Upgrade of UI to align with most recent platform common components library release
The STM user interface will see many minor enhancements related to the latest and greatest DigiCert ONE UI common component library. This will make the user experience more consistent and provide easier access to common tasks on list pages such as modifying, deleting, and revoking resources such as keys, certs, teams, releases, and profiles.
API documentation on STM portal
The DigiCert® Software Trust Manager API documentation team introduces a revamped version of STM Swagger for APIs to provide more context and content and support a simpler integration experience. The new Swagger API page is available to view under the Resources section of the STM UI.
Fixes
UI spinner fix for audit and signature log export
Fix UI experience relating to load of audit logs and signature log export page.
Bug fixes for Click-to-sign client
Fix Nuget signing issues identified after initial release so as to support Nuget signing in full via Click-to-sign client.
Minor content changes relating to client tools repository module in the UI.

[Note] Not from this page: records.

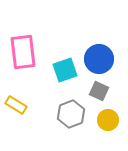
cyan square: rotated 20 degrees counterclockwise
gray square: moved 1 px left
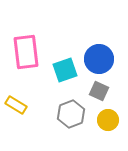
pink rectangle: moved 3 px right
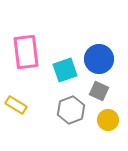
gray hexagon: moved 4 px up
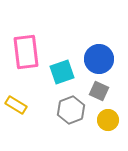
cyan square: moved 3 px left, 2 px down
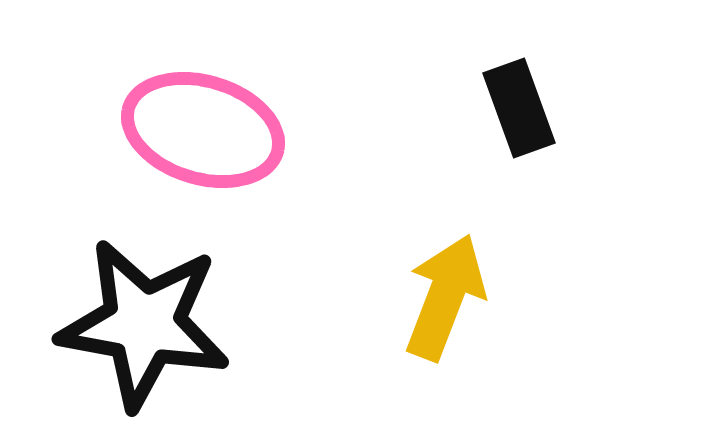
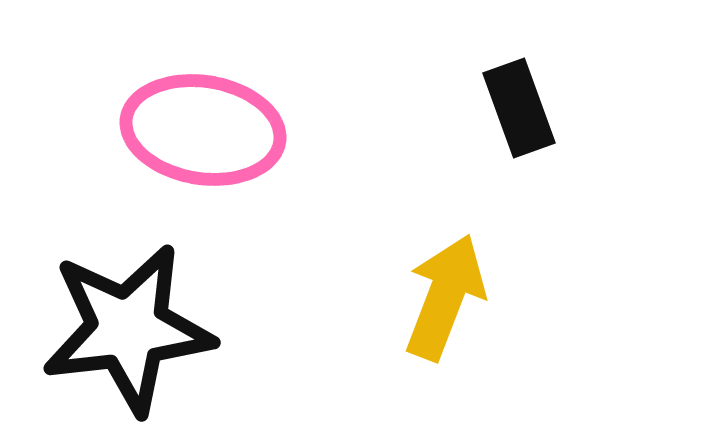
pink ellipse: rotated 8 degrees counterclockwise
black star: moved 16 px left, 5 px down; rotated 17 degrees counterclockwise
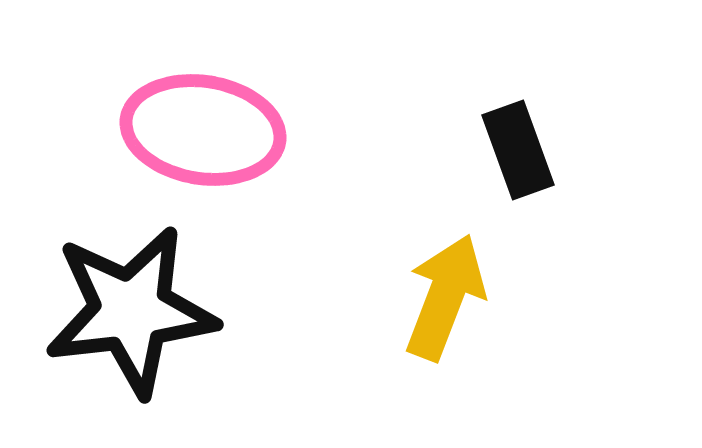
black rectangle: moved 1 px left, 42 px down
black star: moved 3 px right, 18 px up
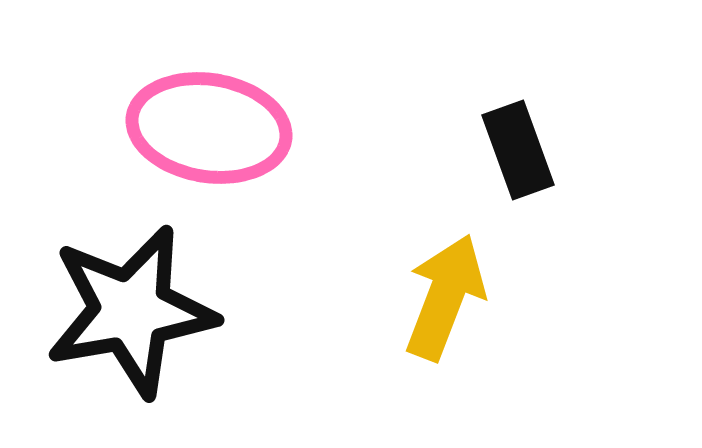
pink ellipse: moved 6 px right, 2 px up
black star: rotated 3 degrees counterclockwise
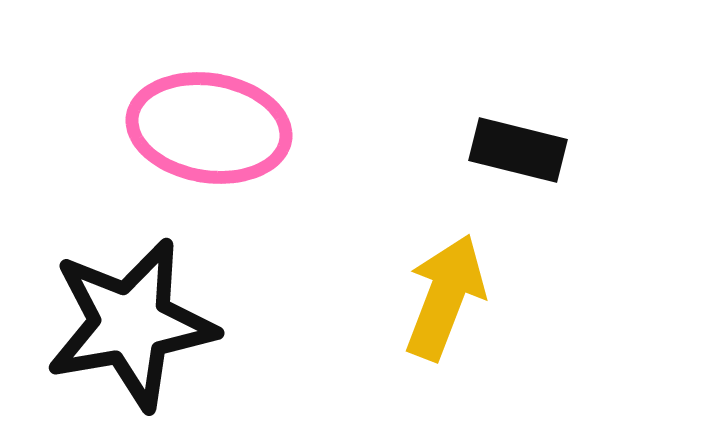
black rectangle: rotated 56 degrees counterclockwise
black star: moved 13 px down
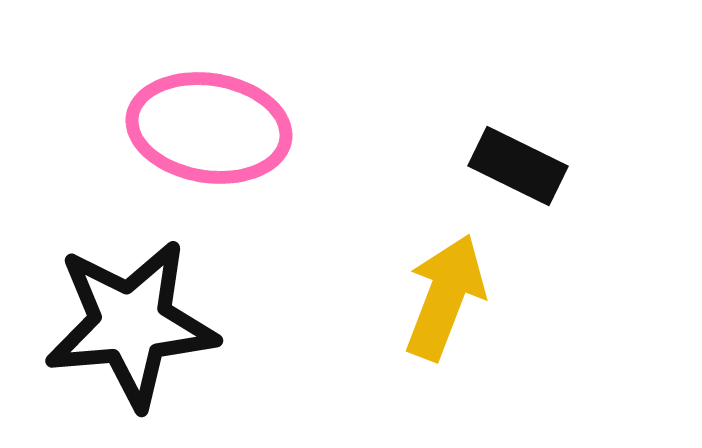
black rectangle: moved 16 px down; rotated 12 degrees clockwise
black star: rotated 5 degrees clockwise
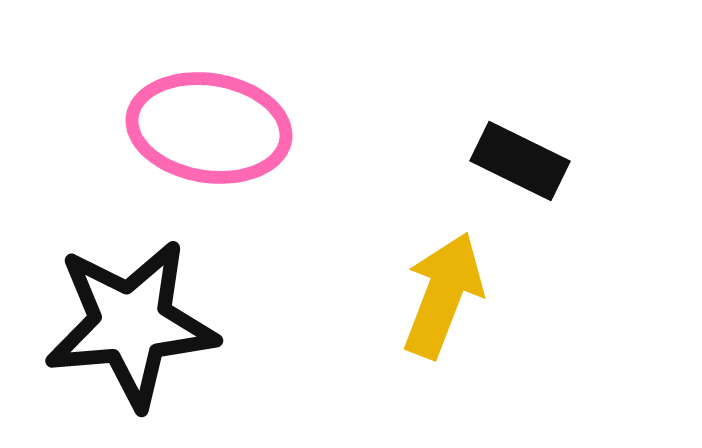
black rectangle: moved 2 px right, 5 px up
yellow arrow: moved 2 px left, 2 px up
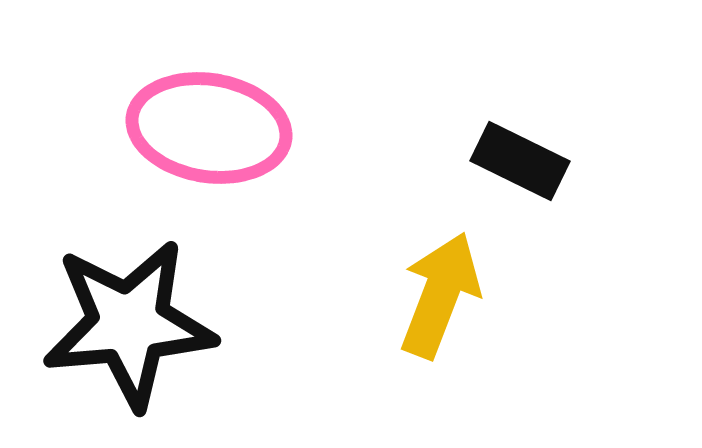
yellow arrow: moved 3 px left
black star: moved 2 px left
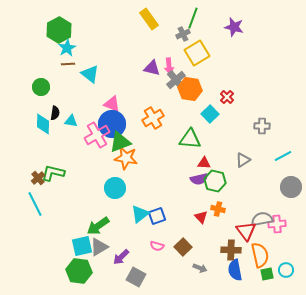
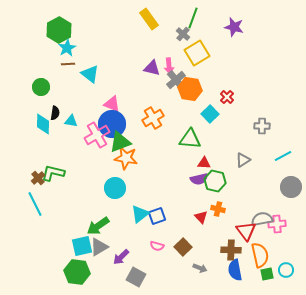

Minor content changes relating to online documentation.
Known issues
Failed import of public trust code signing certificates from CertCentral
CertCentral introduced support for instant issuance of public trust code signing certificates, CS and EV CS, in late 2022 which caused some certificate imports to fail via the DigiCert® Software Trust Manager integration. DigiCert® Software Trust Manager has now introduced support for all CertCentral issuance workflows regardless of whether CertCentral administrator approval is required. All issued certificates which were not imported will be imported as a result of this fix to resolve any remaining customer issues.